Um kurz nach 10 Uhr ging es los:

Zu Beginn wurde kurz das Konzept der Inszenierung ausgeführt, dann wurde geprobt und am Ende wurden sogar die Twitterer auf die Bühne geholt, um sie in einer Szene als Statisten mitwirken zulassen. Aber lassen wir doch an dieser Stelle die Tweets sprechen:

 

 

 

 

 

 

 

 

Insgesamt wurden innerhalb von einer Stunde 777 Tweets verschickt, welche von Tausenden zu lesen waren. Der Hashtag #kultup führte an diesem Tag die Liste der Top-Twitter-Hashtags in Deutschland an! Alle Tweets sind auf storify gesammelt, aufbereitet und auch ausgewertet wurden.
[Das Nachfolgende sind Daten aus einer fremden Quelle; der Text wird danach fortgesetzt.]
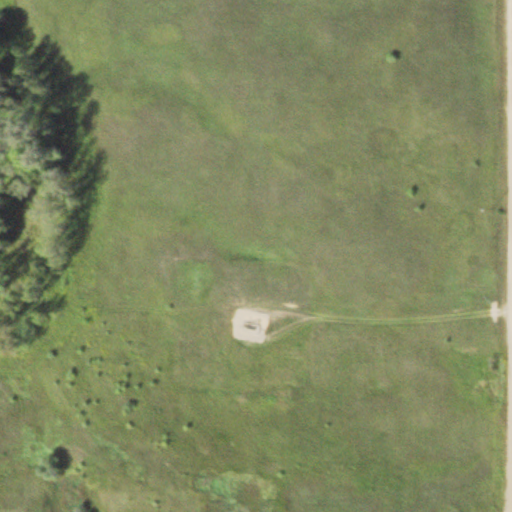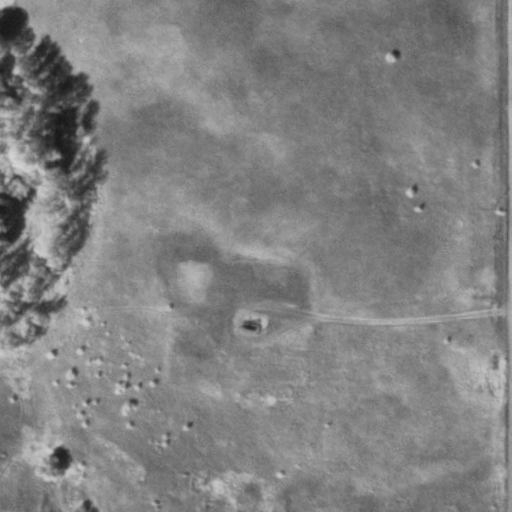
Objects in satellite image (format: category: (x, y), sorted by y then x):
petroleum well: (252, 323)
Nach dem Kultur Tweetup gab es noch ein Nachgespräch mit den Twitterern, dem Dramaturgen Johannes Frohnsdorf, der Initiatorin Katrin Schröder sowie Birgit Schmidt-Hurtienne und Ulrike Schmidt in der Theaterkantine. Bei diesem Gespräch war ich nicht anwesend, aber es wurde wohl noch ausführlich diskutiert:

Sehr spannend zu lesen waren im nach hinein die Blogbeiträge der Anwesenden.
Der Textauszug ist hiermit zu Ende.